● **Task objective**:
Convert every line of the records below into a JSON list of strings, one string per line, with blank lines dropped. Leave the pictures out.

● **Listed entries**:
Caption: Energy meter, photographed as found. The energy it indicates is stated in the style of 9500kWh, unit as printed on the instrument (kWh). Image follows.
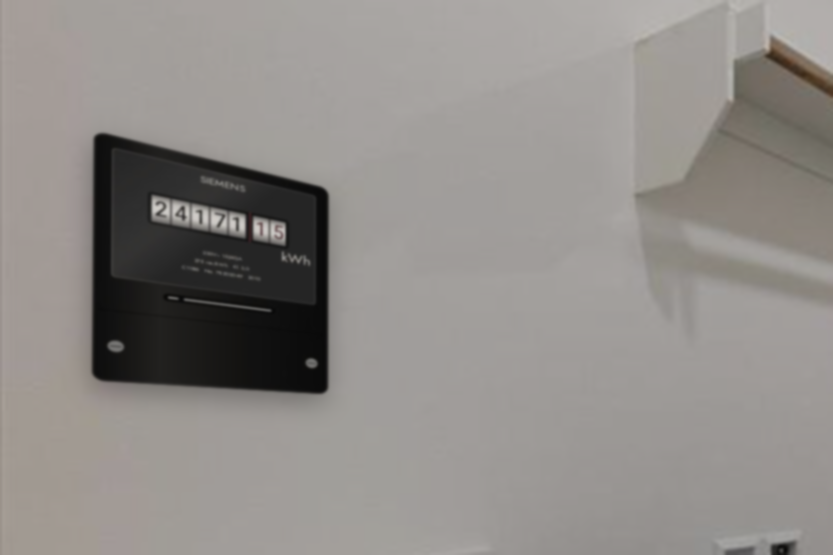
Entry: 24171.15kWh
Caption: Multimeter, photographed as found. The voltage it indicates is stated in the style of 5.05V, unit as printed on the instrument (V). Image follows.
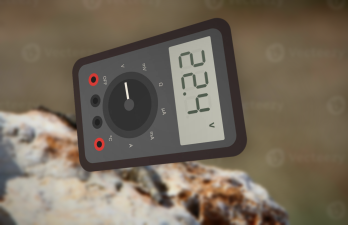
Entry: 22.4V
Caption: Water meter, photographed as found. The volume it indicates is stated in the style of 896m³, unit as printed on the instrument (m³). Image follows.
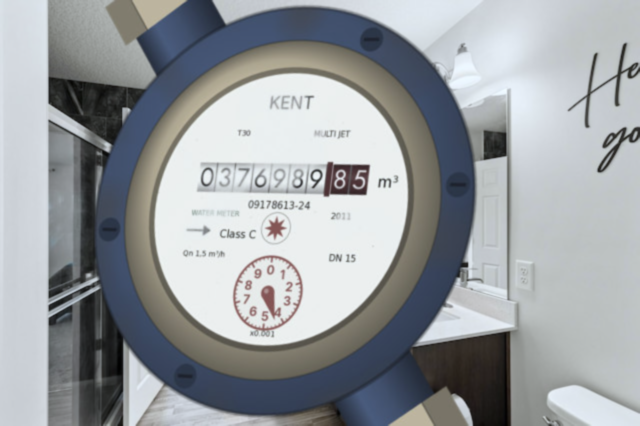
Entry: 376989.854m³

● **Output below**:
[
  "Caption: Energy meter, photographed as found. The energy it indicates is stated in the style of 9500kWh, unit as printed on the instrument (kWh). Image follows.",
  "Entry: 24171.15kWh",
  "Caption: Multimeter, photographed as found. The voltage it indicates is stated in the style of 5.05V, unit as printed on the instrument (V). Image follows.",
  "Entry: 22.4V",
  "Caption: Water meter, photographed as found. The volume it indicates is stated in the style of 896m³, unit as printed on the instrument (m³). Image follows.",
  "Entry: 376989.854m³"
]